Das Konzept betrachtet u. a. 10 Standorte möglicher Hochwasserschutzdämme und ein großes Hochwasserrückhaltebecken südlich von Rautheim.

 

Eine Ausweitung des Überschwemmungsgebietes geht damit jedoch nicht einher.

 

Dies vorausgeschickt, werden die Fragen wie folgt beantwortet:

 

Zu 1:

 

Die begleitende Mitteilung (Drs. 19-12440) zur Vorstellung des Hochwasserschutzkonzeptes im Planungs- und Umweltausschuss ergeht am 13.3.2020 im Feuerwehrausschuss und wird im Anschluss an die betroffenen Stadtbezirksräte übersandt.

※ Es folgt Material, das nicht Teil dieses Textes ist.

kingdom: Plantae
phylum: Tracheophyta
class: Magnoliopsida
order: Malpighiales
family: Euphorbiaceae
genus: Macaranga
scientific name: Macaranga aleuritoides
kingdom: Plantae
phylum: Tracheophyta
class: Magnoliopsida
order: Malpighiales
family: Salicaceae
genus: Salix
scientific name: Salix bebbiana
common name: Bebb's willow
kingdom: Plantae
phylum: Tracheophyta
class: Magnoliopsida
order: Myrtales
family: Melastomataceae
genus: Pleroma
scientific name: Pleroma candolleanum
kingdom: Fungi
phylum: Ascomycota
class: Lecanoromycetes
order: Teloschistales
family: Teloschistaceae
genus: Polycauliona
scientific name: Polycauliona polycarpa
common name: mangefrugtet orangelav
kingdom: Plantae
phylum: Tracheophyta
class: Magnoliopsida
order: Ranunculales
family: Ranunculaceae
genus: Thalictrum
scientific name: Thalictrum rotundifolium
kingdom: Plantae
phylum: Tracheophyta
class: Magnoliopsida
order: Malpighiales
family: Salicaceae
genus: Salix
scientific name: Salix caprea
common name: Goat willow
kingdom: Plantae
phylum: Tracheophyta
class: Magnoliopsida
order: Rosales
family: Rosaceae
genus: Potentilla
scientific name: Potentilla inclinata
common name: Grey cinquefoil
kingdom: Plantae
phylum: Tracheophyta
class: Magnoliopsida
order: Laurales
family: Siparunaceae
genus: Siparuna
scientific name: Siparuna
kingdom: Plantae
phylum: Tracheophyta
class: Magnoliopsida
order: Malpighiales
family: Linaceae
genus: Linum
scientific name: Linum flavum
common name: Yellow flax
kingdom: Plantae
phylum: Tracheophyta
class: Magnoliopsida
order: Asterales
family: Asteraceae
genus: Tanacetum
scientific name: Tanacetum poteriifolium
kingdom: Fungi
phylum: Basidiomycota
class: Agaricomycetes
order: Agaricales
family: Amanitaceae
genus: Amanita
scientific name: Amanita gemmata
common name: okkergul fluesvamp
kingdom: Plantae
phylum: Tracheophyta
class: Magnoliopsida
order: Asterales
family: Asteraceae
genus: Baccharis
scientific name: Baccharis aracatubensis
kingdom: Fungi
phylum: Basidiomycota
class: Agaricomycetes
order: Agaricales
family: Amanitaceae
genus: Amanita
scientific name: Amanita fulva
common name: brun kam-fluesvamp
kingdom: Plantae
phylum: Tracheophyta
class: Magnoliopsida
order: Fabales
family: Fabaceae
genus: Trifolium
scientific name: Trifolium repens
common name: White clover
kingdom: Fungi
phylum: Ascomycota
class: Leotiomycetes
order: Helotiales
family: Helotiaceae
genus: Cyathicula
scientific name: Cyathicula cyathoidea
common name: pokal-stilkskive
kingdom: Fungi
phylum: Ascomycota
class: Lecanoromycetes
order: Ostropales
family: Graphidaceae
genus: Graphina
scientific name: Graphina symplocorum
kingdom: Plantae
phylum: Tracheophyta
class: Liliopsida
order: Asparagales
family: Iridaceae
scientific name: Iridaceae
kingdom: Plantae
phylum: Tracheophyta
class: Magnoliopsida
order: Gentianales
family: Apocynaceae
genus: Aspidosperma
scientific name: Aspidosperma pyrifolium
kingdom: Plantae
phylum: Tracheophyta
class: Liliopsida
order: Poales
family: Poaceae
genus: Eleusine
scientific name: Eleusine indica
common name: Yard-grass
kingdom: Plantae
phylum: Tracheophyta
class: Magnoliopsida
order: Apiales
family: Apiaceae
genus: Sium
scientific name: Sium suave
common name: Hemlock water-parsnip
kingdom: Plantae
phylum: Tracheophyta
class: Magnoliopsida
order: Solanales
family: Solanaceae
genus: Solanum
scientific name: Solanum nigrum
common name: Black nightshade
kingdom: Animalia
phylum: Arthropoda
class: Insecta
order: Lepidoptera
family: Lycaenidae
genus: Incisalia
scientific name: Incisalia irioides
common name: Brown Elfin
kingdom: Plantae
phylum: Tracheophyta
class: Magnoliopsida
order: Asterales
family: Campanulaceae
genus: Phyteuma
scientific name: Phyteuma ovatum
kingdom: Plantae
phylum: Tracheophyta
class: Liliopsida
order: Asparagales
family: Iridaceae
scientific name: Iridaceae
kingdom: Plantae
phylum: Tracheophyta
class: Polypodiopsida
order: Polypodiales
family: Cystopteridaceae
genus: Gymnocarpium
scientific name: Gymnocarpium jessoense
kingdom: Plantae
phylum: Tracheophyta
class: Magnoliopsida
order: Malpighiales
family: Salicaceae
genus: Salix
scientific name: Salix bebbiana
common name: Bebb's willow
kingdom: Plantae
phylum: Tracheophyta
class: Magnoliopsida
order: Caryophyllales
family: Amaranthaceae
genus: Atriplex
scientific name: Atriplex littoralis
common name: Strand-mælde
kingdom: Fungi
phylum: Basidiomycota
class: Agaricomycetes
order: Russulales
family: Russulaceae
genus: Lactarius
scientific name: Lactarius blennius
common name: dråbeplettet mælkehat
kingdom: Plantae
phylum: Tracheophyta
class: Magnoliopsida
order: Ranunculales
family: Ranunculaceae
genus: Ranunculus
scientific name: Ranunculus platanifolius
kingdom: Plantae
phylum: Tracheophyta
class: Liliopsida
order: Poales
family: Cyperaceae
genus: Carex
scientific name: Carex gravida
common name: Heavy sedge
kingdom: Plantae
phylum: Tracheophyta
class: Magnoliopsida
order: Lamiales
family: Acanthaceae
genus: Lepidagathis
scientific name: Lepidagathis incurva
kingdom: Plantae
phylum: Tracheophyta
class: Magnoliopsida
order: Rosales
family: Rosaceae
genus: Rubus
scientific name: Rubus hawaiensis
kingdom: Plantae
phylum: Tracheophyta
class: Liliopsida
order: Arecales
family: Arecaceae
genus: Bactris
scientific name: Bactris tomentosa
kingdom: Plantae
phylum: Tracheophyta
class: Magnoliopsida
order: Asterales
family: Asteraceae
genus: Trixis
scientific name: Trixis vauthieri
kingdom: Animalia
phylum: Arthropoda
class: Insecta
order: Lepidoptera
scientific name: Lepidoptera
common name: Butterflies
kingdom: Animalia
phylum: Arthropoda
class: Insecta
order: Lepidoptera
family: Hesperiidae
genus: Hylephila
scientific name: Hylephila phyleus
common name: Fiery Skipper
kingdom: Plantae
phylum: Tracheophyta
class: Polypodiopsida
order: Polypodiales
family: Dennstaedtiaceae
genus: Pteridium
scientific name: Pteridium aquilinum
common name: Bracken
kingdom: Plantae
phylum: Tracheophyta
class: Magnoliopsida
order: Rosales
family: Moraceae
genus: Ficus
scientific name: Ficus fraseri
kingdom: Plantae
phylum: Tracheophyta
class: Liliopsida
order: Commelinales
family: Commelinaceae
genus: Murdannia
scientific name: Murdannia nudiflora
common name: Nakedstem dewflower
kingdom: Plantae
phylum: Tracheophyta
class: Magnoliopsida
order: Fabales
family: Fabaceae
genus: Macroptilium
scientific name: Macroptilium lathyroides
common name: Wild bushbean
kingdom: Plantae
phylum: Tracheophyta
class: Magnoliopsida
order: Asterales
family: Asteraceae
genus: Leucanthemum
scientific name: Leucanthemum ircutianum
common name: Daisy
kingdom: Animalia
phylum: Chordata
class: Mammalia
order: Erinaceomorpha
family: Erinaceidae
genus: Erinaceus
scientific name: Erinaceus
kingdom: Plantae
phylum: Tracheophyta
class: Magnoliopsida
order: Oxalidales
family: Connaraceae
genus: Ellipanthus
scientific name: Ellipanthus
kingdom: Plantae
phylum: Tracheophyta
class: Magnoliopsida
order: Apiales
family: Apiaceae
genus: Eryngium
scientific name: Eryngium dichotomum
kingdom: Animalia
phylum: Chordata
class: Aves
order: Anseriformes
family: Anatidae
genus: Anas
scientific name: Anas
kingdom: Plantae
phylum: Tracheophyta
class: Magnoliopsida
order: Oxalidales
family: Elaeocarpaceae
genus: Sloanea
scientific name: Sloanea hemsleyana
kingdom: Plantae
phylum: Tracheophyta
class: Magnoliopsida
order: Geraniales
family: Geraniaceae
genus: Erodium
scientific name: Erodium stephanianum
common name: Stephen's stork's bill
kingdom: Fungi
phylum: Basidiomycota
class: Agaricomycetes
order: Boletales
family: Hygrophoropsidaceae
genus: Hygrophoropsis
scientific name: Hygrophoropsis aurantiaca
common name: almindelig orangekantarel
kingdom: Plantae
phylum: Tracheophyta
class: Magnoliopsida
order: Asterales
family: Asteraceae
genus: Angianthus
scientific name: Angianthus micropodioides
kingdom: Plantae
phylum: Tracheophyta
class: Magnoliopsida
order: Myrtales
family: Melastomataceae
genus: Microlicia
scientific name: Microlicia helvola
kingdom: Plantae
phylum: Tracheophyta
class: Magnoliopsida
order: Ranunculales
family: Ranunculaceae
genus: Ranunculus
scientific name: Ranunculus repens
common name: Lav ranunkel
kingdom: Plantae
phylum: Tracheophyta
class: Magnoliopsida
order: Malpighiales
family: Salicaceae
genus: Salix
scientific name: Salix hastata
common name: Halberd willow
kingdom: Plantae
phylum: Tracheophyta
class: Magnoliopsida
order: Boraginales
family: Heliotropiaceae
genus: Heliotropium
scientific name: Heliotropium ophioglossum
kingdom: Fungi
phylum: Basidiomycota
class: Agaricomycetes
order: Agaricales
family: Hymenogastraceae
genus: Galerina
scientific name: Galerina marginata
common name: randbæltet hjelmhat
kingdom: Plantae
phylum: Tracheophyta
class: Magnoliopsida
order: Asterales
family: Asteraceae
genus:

Das Konzept selbst wird dann veröffentlicht. Lagepläne sind dort, sowie in der o.g. Mitteilung als Anlage enthalten, welche u. a. auch ungefähr die Größe des angeführten Hochwasserrückhaltebeckens aufzeigen.

 

Zu 2:

 

Die Wabe Renaturierung wurde nicht mit Fördermitteln, sondern zu etwa zwei Dritteln über Ausgleichsmaßnahmen aus acht B-Plänen und etwa einem Drittel aus städtischen Mitteln finanziert (siehe auch Drucksache 18-09649). Wenn sich bei näherer Betrachtung ein Hochwasserrückhaltebecken als machbar erweisen sollte, müsste ein Erddamm mit flacher Böschung südlich der Rautheimer Mühle errichtet werden, der den Renaturierungsbereich quert. In dem Becken würde nicht dauerhaft das Wasser stehen; vielmehr ist zu erwarten, dass der Bereich lediglich an wenigen Tagen im Jahr eingestaut würde.


 

Zunächst soll jedoch - möglichst durch die Hochwasserpartnerschaft Schunter-Wabe - geklärt werden, ob und wie ein solches Becken überhaupt realisierbar ist und welche ggf. negativen Auswirkungen, z.B. auf die renaturierten Bereiche, es hätte. Dessen positive Wirkung hinsichtlich des Hochwasserschutzes von der Rautheimer Mühle bis zum Mündungsbereich der Wabe in die Schunter hat das Hochwasserschutzkonzept bereits beleuchtet.

 

Zu 3:

 

Angesichts des dargestellten frühen Planungsstandes kann derzeit noch kein „Topf“ benannt werden.